### INSTRUCTION
Repeat the lines from the one containing "This document summarizes" through the one containing "- You cannot", word for word.

━━━━━ DATA SHOWN ━━━━━

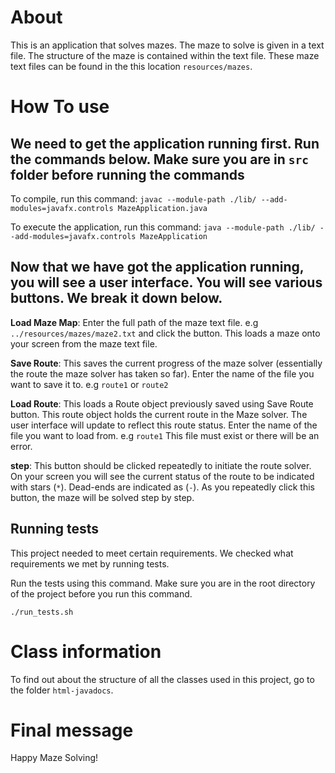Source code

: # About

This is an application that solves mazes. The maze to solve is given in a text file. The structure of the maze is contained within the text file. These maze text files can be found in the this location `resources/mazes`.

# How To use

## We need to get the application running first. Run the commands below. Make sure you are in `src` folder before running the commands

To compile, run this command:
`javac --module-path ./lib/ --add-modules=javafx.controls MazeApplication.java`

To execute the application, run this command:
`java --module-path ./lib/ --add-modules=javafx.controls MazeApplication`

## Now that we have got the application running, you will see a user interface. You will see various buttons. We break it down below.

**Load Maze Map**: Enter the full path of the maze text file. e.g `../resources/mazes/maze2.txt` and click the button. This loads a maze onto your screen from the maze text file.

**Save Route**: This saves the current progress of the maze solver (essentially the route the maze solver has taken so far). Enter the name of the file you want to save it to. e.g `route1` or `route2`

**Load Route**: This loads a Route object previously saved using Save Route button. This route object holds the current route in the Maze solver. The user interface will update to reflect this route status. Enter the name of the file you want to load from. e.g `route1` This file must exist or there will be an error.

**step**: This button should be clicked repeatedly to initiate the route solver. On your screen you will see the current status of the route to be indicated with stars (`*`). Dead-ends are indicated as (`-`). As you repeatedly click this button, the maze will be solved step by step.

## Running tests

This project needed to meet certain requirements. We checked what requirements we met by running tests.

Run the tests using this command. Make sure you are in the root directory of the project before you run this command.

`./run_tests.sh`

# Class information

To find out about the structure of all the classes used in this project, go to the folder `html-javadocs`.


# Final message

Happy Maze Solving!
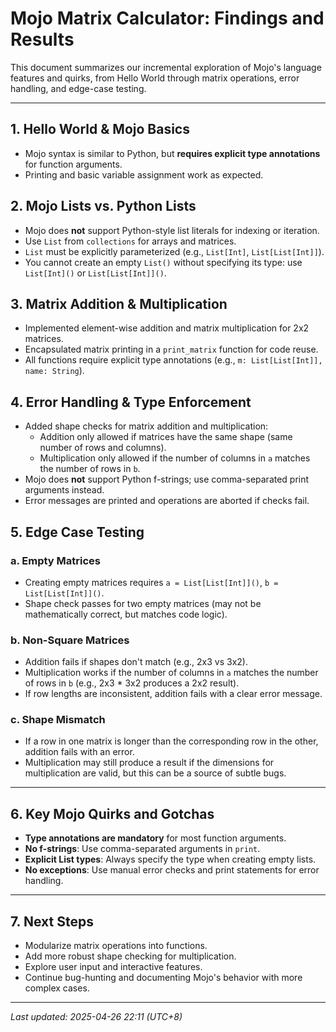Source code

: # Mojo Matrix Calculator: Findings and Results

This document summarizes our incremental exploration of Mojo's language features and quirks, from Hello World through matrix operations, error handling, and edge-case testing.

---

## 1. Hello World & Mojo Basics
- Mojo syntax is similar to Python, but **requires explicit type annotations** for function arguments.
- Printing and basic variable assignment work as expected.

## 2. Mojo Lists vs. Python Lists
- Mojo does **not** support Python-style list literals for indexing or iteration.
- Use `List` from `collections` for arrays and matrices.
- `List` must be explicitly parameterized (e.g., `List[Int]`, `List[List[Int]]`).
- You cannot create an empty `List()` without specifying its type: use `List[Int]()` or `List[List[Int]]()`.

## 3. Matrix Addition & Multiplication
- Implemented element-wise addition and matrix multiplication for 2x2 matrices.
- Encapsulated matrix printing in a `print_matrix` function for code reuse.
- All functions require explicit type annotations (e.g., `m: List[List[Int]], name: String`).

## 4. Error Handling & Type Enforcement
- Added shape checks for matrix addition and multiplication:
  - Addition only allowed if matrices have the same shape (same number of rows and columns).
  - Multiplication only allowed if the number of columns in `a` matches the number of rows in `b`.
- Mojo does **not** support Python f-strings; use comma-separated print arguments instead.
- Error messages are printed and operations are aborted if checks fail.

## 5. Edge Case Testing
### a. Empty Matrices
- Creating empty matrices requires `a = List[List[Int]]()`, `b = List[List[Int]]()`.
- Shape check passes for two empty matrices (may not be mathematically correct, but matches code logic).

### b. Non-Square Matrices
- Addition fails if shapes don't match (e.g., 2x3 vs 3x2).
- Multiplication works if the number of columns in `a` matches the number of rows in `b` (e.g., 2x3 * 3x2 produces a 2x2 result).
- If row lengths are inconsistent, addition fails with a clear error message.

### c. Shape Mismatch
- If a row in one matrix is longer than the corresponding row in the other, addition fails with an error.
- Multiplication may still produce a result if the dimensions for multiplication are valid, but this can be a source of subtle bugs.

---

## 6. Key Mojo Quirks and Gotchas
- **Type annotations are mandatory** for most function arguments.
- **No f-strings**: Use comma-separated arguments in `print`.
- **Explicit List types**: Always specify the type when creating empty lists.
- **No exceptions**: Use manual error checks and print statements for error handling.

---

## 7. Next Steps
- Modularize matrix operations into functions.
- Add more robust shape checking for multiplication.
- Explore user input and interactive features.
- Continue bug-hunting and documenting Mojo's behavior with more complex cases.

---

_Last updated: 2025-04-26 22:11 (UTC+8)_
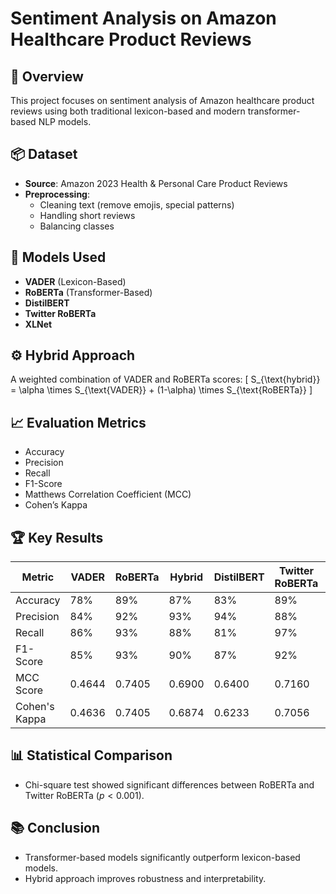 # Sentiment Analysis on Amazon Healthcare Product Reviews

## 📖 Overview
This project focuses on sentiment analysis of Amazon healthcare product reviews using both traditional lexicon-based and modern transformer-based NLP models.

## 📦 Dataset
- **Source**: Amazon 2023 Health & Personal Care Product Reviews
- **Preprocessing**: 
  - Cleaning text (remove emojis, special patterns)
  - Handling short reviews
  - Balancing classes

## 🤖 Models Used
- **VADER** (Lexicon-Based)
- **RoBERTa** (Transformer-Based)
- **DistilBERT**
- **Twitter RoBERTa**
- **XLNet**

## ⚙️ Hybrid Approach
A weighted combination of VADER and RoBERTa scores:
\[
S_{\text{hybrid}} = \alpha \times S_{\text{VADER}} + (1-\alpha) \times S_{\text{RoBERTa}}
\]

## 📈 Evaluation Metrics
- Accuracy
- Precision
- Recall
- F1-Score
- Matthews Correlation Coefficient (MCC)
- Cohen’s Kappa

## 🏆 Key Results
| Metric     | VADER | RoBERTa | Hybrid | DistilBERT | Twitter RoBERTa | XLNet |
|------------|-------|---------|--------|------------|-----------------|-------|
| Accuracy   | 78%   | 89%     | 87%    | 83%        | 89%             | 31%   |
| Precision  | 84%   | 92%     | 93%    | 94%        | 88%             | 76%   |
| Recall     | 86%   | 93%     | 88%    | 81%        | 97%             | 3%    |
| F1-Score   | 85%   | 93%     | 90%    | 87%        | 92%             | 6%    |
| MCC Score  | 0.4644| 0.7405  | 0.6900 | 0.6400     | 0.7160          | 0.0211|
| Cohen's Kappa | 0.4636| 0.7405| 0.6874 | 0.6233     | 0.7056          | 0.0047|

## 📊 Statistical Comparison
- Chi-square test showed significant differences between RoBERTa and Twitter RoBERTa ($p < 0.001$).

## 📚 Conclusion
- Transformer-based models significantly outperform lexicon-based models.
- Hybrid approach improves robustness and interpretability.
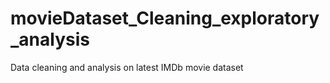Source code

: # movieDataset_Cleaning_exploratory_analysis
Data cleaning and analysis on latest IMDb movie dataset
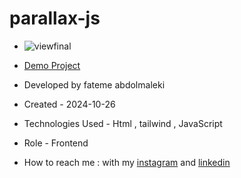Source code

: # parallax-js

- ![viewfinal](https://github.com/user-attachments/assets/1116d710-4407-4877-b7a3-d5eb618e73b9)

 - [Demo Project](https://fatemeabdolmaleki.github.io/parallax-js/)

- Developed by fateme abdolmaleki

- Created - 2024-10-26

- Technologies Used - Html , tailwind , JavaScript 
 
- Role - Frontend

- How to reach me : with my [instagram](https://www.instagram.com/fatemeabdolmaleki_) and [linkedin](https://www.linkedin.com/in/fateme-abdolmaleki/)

━━━━━
━━━━━ DATA SHOWN ━━━━━

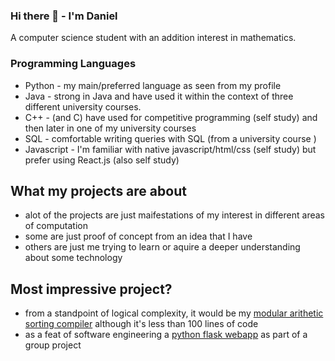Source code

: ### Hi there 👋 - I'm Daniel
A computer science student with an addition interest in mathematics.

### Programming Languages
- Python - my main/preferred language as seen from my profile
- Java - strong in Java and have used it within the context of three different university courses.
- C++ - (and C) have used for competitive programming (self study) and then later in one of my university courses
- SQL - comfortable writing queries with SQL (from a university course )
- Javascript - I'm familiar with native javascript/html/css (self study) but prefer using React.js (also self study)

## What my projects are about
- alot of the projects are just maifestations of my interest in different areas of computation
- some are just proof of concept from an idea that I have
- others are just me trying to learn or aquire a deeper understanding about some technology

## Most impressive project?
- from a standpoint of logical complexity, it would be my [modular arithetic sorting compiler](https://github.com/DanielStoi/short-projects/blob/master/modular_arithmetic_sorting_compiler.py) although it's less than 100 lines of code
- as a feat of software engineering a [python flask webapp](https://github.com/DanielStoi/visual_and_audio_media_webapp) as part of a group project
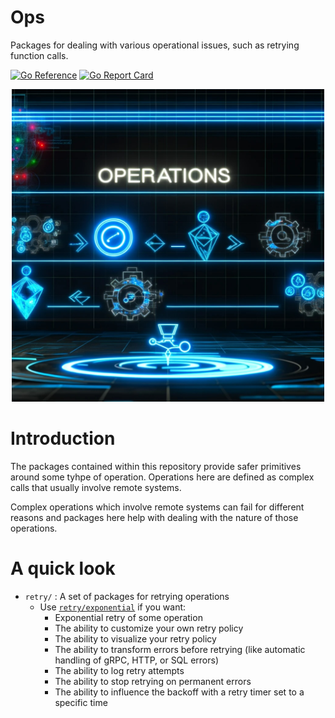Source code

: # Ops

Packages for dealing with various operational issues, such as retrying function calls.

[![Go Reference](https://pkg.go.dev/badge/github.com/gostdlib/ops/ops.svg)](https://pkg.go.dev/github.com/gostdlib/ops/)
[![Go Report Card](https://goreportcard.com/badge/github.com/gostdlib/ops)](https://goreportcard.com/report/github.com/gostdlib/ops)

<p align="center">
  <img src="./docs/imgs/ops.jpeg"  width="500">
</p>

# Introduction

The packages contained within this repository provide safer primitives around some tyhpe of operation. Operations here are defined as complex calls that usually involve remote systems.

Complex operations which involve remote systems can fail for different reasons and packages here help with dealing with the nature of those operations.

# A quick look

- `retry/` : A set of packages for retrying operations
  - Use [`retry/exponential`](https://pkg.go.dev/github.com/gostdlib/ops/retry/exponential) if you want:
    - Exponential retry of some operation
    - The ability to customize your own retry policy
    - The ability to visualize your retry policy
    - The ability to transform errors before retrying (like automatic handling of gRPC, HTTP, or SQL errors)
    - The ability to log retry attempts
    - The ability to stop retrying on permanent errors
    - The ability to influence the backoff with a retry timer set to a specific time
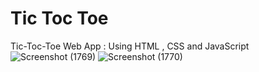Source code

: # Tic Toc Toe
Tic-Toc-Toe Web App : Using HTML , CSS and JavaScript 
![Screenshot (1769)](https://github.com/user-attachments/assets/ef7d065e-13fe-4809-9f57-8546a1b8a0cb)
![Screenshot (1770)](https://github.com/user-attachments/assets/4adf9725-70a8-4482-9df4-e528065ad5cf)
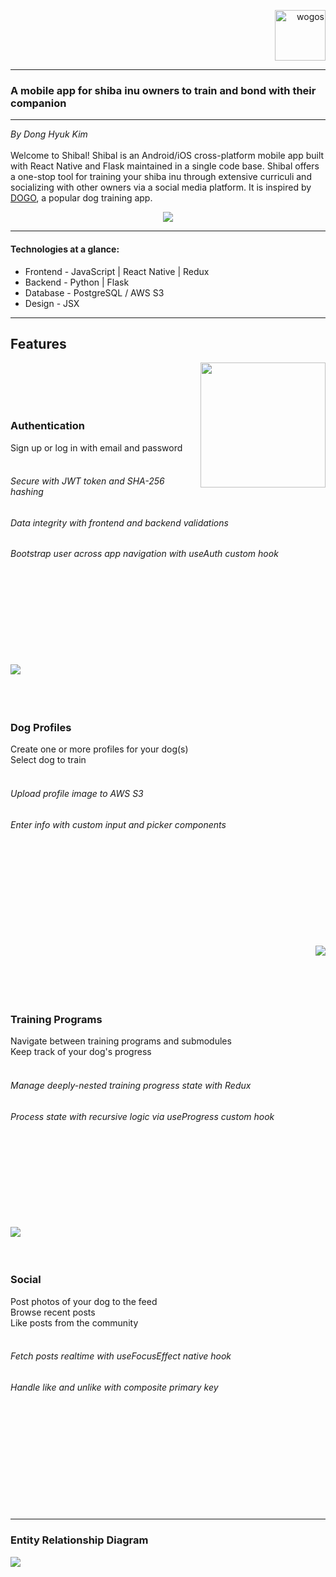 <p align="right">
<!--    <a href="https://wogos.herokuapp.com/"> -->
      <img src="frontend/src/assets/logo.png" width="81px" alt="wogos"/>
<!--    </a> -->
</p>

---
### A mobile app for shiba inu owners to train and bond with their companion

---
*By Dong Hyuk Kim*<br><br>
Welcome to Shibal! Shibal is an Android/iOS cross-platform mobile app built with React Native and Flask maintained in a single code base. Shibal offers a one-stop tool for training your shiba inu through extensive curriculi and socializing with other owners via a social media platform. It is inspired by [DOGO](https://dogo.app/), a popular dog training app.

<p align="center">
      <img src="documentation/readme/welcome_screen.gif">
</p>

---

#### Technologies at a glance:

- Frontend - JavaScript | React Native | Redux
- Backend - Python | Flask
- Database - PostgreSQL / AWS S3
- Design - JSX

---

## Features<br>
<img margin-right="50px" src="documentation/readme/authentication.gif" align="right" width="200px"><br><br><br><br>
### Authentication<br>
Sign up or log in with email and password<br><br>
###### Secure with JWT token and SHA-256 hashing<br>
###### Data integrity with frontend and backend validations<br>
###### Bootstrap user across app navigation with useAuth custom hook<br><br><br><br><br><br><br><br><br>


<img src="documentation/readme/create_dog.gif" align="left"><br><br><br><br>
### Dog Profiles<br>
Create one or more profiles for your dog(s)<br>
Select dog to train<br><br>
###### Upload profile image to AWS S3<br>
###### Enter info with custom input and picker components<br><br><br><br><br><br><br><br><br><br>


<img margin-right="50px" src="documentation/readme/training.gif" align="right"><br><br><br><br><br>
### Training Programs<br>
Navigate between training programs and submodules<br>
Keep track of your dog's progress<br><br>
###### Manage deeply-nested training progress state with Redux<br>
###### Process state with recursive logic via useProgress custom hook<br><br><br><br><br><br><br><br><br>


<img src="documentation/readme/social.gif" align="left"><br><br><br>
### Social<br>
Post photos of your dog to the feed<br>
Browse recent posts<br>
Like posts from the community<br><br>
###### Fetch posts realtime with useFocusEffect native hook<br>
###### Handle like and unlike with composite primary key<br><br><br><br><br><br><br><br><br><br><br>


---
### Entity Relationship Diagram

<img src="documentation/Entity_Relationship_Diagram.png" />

━━━━━

### SOLUTION TO THE PROBLEM
This document summarizes our incremental exploration of Mojo's language features and quirks, from Hello World through matrix operations, error handling, and edge-case testing.

---

## 1. Hello World & Mojo Basics
- Mojo syntax is similar to Python, but **requires explicit type annotations** for function arguments.
- Printing and basic variable assignment work as expected.

## 2. Mojo Lists vs. Python Lists
- Mojo does **not** support Python-style list literals for indexing or iteration.
- Use `List` from `collections` for arrays and matrices.
- `List` must be explicitly parameterized (e.g., `List[Int]`, `List[List[Int]]`).
- You cannot create an empty `List()` without specifying its type: use `List[Int]()` or `List[List[Int]]()`.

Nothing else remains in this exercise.